09/25/2025 | Press release | Distributed by Public on 09/25/2025 13:38
LOS ANGELES - The United States Attorney's Office along with its federal law enforcement partners today announced the initial results of Operation Guardian Angel, a program that seeks to neutralize California's sanctuary state policy and protect Americans from criminal illegal aliens incarcerated in county jails by issuing federal arrest warrants for them.
Since Operation Guardian Angel was launched in May 2025, 171 federal arrest warrants have been issued because of this program. A total of 73 criminal illegal aliens have been arrested at local jails. Law enforcement has arrested five criminal illegal aliens at county courthouses for a total of 78 arrests.
"This program's initial results show that my office no longer stands idly by while criminal illegal aliens are released from city and county jails and onto our streets," said Acting United States Attorney Bill Essayli. "California's misguided sanctuary state laws and policies only protect criminal illegal aliens, which can no longer be tolerated."

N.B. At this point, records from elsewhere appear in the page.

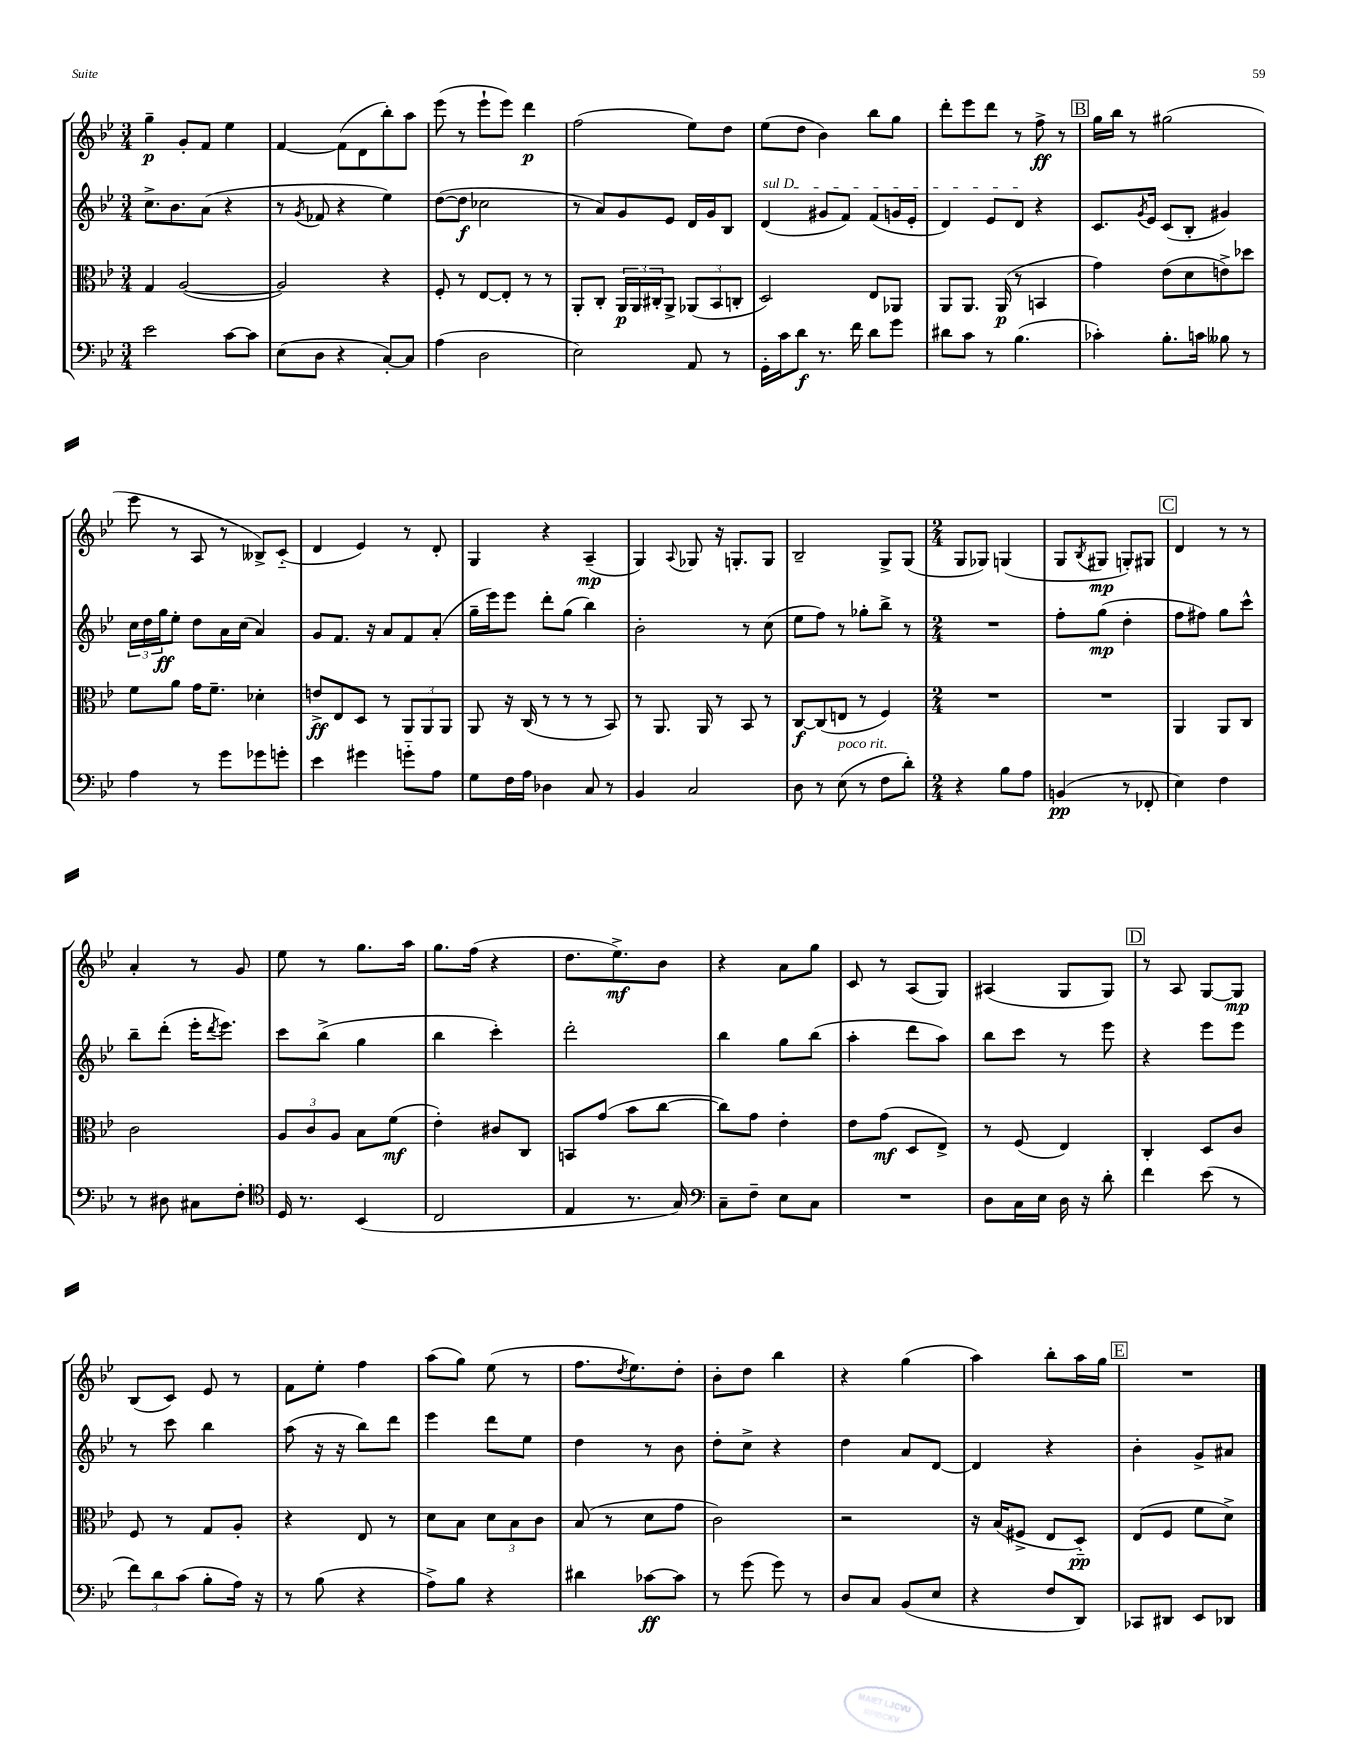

**kern	**kern	**kern	**kern
*staff4	*staff3	*staff2	*staff1
*clefF4	*clefC3	*clefG2	*clefG2
*k[b-e-]	*k[b-e-]	*k[b-e-]	*k[b-e-]
*M3/4	*M3/4	*M3/4	*M3/4
2e-	4G	8.cc^	4gg~
.	.	8.b-	.
.	([2A	.	8g'
.	.	(8a	8f
[8c	.	4r	4ee-
8c]	.	.	.
=	=	=	=
(8E-	2A])	8r	[4f
.	.	8qg	.
8D	.	8f-	.
4r	.	4r	(8f]
.	.	.	8d
[8C')	4r	4ee-)	8bb-')
8C]	.	.	8aa
=	=	=	=
(4A	8F'	([8dd	(8eee-
.	8r	8dd]	8r
2D	[8E-	2cc-	8eee-`
.	8E-']	.	8eee-)
.	8r	.	4ddd
.	8r	.	.
=	=	=	=
2E-)	8AA'	8r	(2ff
.	8C'	8a)	.
.	24AA	8g	.
.	24AA	.	.
.	24C#'	.	.
.	8AA^	8e-	.
8AA	(12AA-	16d	8ee-)
.	.	16g	.
.	12BB-	.	.
8r	.	8B-	8dd
.	12C'	.	.
=	=	=	=
16GG'	2D)	(4d	(8ee-
16c	.	.	.
8d	.	.	8dd
8.r	.	8g#	4b-)
.	.	8f)	.
16f	.	.	.
8d	8E-	(8f	8bb-
8g	8AA-	16g	8gg
.	.	16e-'	.
=	=	=	=
8d#	8AA	4d)	8ddd'
8c	8.AA	.	8eee-
8r	.	8e-	8ddd
.	(16AA	.	.
(4.B-	8r	8d	8r
.	4BB	4r	8ff^
.	.	.	8r
=	=	=	=
4c-')	4g)	8.c	16gg
.	.	.	16bb-
.	.	.	8r
.	.	8qg	.
.	.	16e-	.
8.B-'	(8e-	(8c	(2gg#
.	8d	8B-'	.
16c	.	.	.
8B--	8e^)	4g#)	.
8r	8dd-	.	.
=	=	=	=
4A	8f	24cc	8eee-
.	.	24dd	.
.	.	24gg	.
.	8a	8ee-'	8r
8r	16g	8dd	8A
.	8.f~	.	.
8g	.	16a	8r
.	.	(16cc	.
8g-	4d-'	4a)	8B--^)
8g'	.	.	(8c'~
=	=	=	=
4e-	8e^	8g	4d
.	8E-	8.f	.
4g#	8D	.	4e-)
.	.	16r	.
.	8r	8a	.
8g'~	12AA	8f	8r
.	12AA	.	.
8A	.	(8a'	8d'
.	12AA	.	.
=	=	=	=
8G	8AA	16gg~	4G
.	.	16eee-)	.
16F	16r	8eee-	.
16A	(16C	.	.
4D-	8r	8ddd'	4r
.	8r	(8gg	.
8C	8r	4bb-)	(4A~
8r	8BB-)	.	.
=	=	=	=
4BB-	8r	2b-'	4G)
.	8.AA	.	.
.	.	.	8qqA
2C	.	.	8G-
.	16AA	.	.
.	8r	.	16r
.	.	.	8.G'
.	8BB-	8r	.
.	8r	(8cc	8G
=	=	=	=
8D	[8C	8ee-	2B-~
8r	(8C]	8ff)	.
(8E-	8E	8r	.
8r	8r	8gg-'	.
8F	4F)	8bb-^	8G^
8d')	.	8r	(8G
=	=	=	=
*M2/4	*M2/4	*M2/4	*M2/4
4r	2r	2r	8G
.	.	.	8G-)
8B-	.	.	(4G
8A	.	.	.
=	=	=	=
(4BB	2r	8ff'	8G
.	.	.	8qB-
.	.	(8gg	8G#
8r	.	4dd'	8G')
8FF-'	.	.	8G#
=	=	=	=
4E-)	4AA	8ff	4d
.	.	8ff#)	.
4F	8AA	8gg	8r
.	8C	8ccc^^	8r
=	=	=	=
8r	2c	8bb-~	4a'
8D#	.	(8ddd'	.
8C#	.	16eee-'	8r
.	.	8qddd	.
.	.	8.eee-)	.
8F'	.	.	8g
=	=	=	=
*clefC4	*	*	*
16D	12A	8ccc	8ee-
8.r	.	.	.
.	12c	.	.
.	.	(8bb-^	8r
.	12A	.	.
(4BB-	8B-	4gg	8.gg
.	(8f	.	.
.	.	.	16aa
=	=	=	=
2C	4e-')	4bb-	8.gg
.	.	.	(16ff
.	8c#	4ccc')	4r
.	8C	.	.
=	=	=	=
4E-	8BB	2ddd'	8.dd
.	(8g	.	.
.	.	.	8.ee-^)
8.r	8b-	.	.
.	[8cc	.	8b-
16G)	.	.	.
=	=	=	=
*clefF4	*	*	*
8C~	8cc])	4bb-	4r
8F~	8g	.	.
8E-	4e-'	8gg	8a
8C	.	(8bb-	8gg
=	=	=	=
2r	8e-	4aa'	8c
.	(8g	.	8r
.	8D	8ddd	(8A
.	8E-^)	8aa)	8G)
=	=	=	=
8D	8r	8bb-	(4A#
16C	(8F	8ccc	.
16E-	.	.	.
16D	4E-)	8r	8G
16r	.	.	.
8d'	.	8eee-	8G)
=	=	=	=
4f	4C'	4r	8r
.	.	.	8A
(8e-	8D	8eee-	[8G
8r	8c	8eee-	8G]
=	=	=	=
12f)	8F	8r	(8B-
12d	.	.	.
.	8r	8ccc	8c)
(12c	.	.	.
8B-'	8G	4bb-	8e-
16A)	8A'	.	8r
16r	.	.	.
=	=	=	=
8r	4r	(8aa	8f
(8B-	.	16r	8ee-'
.	.	16r	.
4r	8E-	8bb-)	4ff
.	8r	8ddd	.
=	=	=	=
8A^)	8d	4eee-	(8aa
8B-	8B-	.	8gg)
4r	12d	8ddd	(8ee-
.	12B-	.	.
.	.	8ee-	8r
.	12c	.	.
=	=	=	=
4d#	(8B-	4dd	8.ff
.	8r	.	.
.	.	.	8qdd
.	.	.	8.ee-)
[8c-	8d	8r	.
8c-]	8g	8b-	8dd'
=	=	=	=
8r	2c)	8dd'	8b-'
(8g	.	8cc^	8dd
8g)	.	4r	4bb-
8r	.	.	.
=	=	=	=
8D	2r	4dd	4r
8C	.	.	.
(8BB-	.	8a	(4gg
8E-	.	[8d	.
=	=	=	=
4r	16r	4d]	4aa)
.	(16B-	.	.
.	8F#^	.	.
8F	8E-	4r	8bb-'
8DD)	8D'~)	.	16aa
.	.	.	16gg
=	=	=	=
8CC-	(8E-	4b-'	2r
8DD#	8F	.	.
8EE-	8f	8g^	.
8DD-	8d^)	8a#	.
==	==	==	==
*-	*-	*-	*-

The Central District of California - comprised of the counties of Los Angeles, Orange, Riverside, San Bernardino, San Luis Obispo, Santa Barbara, and Ventura - is home to an estimated 1.5 million illegal aliens. Among this population are gang members and other dangerous felons.
The goal of Operation Guardian Angel is to neutralize California's sanctuary state law and policies, which prevent local law enforcement from honoring administrative warrants from federal immigration authorities requesting that criminal illegal aliens be transferred into federal custody.
The results of that misguided policy have been tragic. In February 2025, José Cristian Saravia-Sánchez, 30, of Mexico, shot and killed an Inglewood man who tried to stop him from stealing a catalytic converter. Despite the fact he was an illegal alien who had been convicted of vehicle theft, was removed from the United States in 2013, and had been arrested 11 times between June 2022 and August 2024, local law enforcement was prevented by state law from complying with an immigration detainer request.
On May 10, 2025, a 6-year-old boy died after his father, Briant Reyes Estrada, 27, an illegal alien from Mexico, left him in a parked car in Paso Robles during a heat wave. Estrada had been arrested two weeks earlier on unrelated state charges but was released from San Luis Obispo County jail and not turned over to United States Immigration and Customs Enforcement (ICE) pursuant to SB 54, California sanctuary state law. The San Luis Obispo District Attorney's Office has charged him with murder and willful harm to a child. Estrada also is charged via federal criminal complaint with visa fraud and would face up to 10 years in federal prison if convicted.
Operation Guardian Angel is but one step in the government's continuing efforts to make America safe again. This program also is part of Operation Take Back America, a nationwide initiative that marshals the full resources of the Department of Justice to repel the invasion of illegal immigration, achieve the total elimination of cartels and transnational criminal organizations (TCOs), and protect our communities from the perpetrators of violent crime. Operation Take Back America streamlines efforts and resources from the Department's Organized Crime Drug Enforcement Task Forces (OCDETF) and Project Safe Neighborhood (PSN).